> Extracted text:
****************

In January 2023, twelve years after the series went off the air, Henry Gilroy revealed that the show's cancellation was due to creative conflicts with Hasbro, including the planned second season's resemblance to the live-action G.I. Joe films, and Hasbro's desire to focus on the upcoming film G.I. Joe: Retaliation instead of continuing the animated series.

==Home video release==
On June 5, 2012, Shout! Factory released "G.I. Joe: Renegades - Season 1, Volume 1" on DVD. "G.I. Joe: Renegades - Season 1, Volume 2" was released on DVD on September 25, 2012; the entire season was released on Blu-ray Disc at that time, as well.

==In other media==

===Comic books===
As adaptations of episodes of the TV series, IDW Publishing published four comic books under the name of G.I. Joe: Renegades. The comic books were released out of order. Each comic book is 104 pages long.
- Volume 1 was released on January 10, 2012.
- Volume 2 and 3 were released on July 22, 2012.
- Volume 4 were released on August 9, 2012.

****************

> Activities:
(a) Render this sentence from the passage on G.I. Joe: Renegades into German: "As adaptations of episodes of the TV series, IDW Publishing published four comic books under the name of G.I. Joe: Renegades."
(b) Proceed with the passage on G.I. Joe: Renegades, picking up immediately after its final line.

> Dataset content:
****************

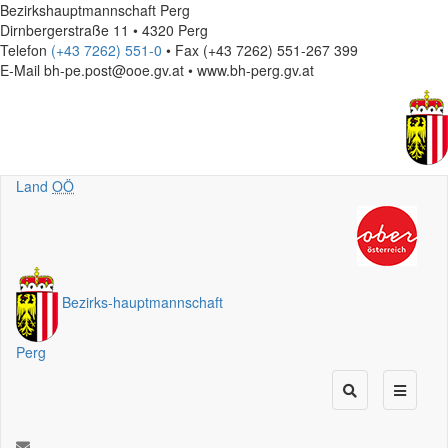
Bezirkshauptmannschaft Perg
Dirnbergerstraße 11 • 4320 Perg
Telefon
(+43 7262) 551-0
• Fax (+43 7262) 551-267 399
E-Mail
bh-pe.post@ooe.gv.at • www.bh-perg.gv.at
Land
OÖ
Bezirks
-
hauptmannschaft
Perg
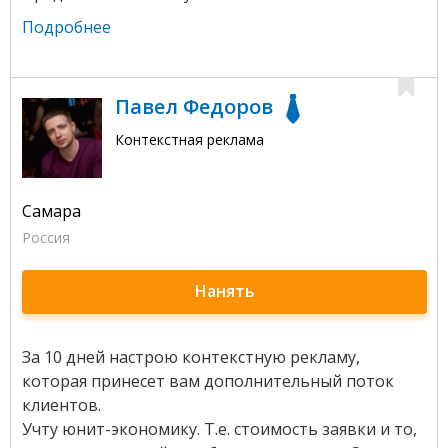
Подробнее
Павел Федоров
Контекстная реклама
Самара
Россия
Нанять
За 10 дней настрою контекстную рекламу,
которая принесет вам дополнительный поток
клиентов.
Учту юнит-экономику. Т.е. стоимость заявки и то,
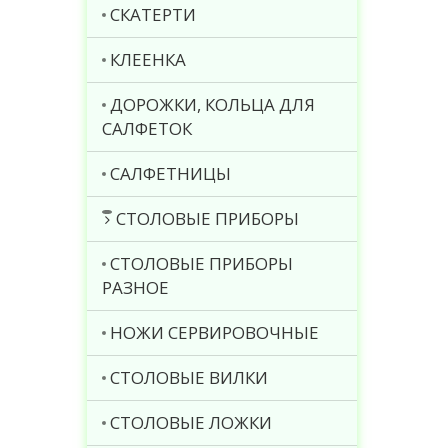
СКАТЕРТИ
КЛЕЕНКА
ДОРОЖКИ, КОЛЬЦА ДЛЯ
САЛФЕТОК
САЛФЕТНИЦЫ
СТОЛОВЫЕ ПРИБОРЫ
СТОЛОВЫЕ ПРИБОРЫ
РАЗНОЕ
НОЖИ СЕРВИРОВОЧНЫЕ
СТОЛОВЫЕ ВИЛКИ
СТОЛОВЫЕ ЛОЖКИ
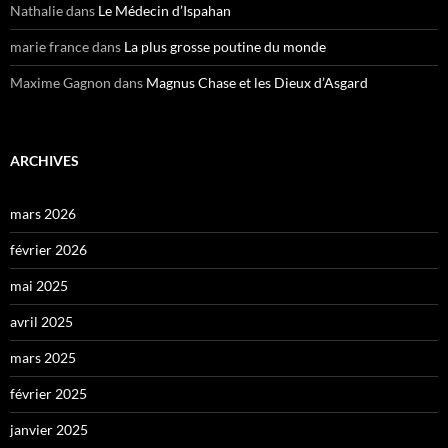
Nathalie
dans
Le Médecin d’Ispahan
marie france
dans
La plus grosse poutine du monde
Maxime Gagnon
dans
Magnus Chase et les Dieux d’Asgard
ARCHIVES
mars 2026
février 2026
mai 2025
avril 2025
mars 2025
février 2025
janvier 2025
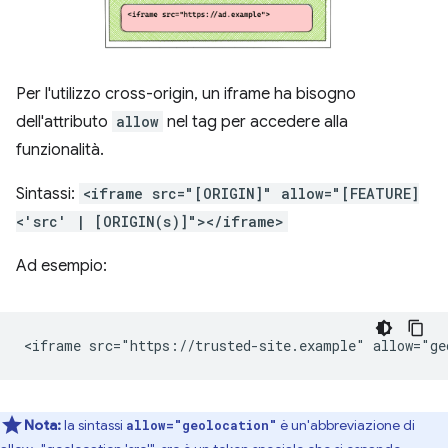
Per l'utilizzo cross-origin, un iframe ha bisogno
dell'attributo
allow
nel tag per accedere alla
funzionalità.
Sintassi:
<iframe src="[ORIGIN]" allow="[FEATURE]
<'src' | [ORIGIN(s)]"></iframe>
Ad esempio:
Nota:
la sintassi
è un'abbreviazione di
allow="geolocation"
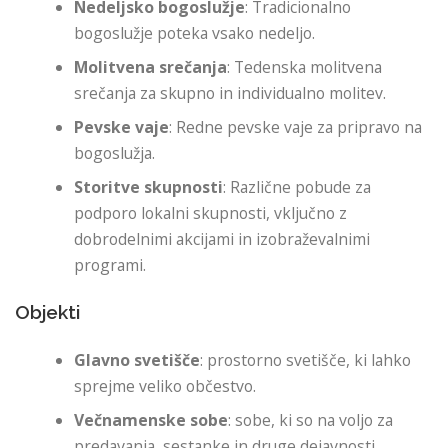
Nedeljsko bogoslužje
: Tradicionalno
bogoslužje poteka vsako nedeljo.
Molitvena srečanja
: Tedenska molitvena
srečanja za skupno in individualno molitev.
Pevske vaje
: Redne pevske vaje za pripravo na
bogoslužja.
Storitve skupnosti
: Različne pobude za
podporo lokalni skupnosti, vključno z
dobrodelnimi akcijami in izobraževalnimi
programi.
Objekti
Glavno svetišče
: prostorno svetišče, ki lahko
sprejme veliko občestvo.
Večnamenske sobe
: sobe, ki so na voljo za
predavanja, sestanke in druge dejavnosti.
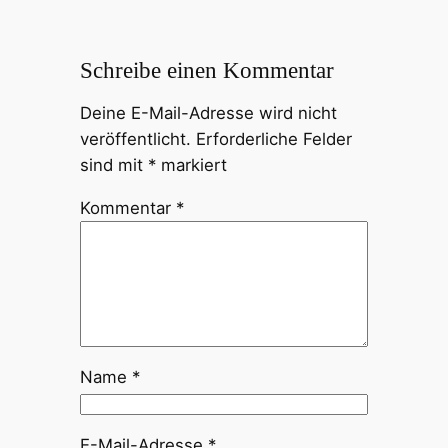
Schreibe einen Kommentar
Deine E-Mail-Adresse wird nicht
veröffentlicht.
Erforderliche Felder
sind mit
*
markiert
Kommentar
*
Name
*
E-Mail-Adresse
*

****************

> Answers to each task:
(a) Als Adaptionen von Episoden der Fernsehserie veröffentlichte IDW Publishing vier Comics unter dem Namen G.I. Joe: Renegades.

(b)
===Toys===
Action figures of Duke, Ripcord, Scarlett, Snake Eyes and Tunnel Rat were released in 2011, based on the characters from G.I. Joe: Renegades, with the additional action figures of Law & Order and Airtight. Renegades versions of Cobra Commander, Cobra Trooper, Firefly and Storm Shadow were also released as action figures in 2011. All action figures were branded as part of the 30th Anniversary line. Finally, the main G.I. Joe Renegades team was completed in 2017 with the release of Roadblock as part of the San Diego Comic Con-exclusive IDW Revolution box set.

==Reception==

===Ratings===

The Transformers: Prime/G.I. Joe Renegades block of special programming on Friday from 3:30 p.m.–7 p.m. generated significant gains audience versus the previous week among households and key demographics: HH (+111%, 97,000), Persons 2+ (+133%, 142,000), Kids 2-11 (+130%, 62,000), Kids 6-11 (+78%, 32,000), Adults 18-49 (+117%, 50,000) and Women 18-49 (+120%, 11,000).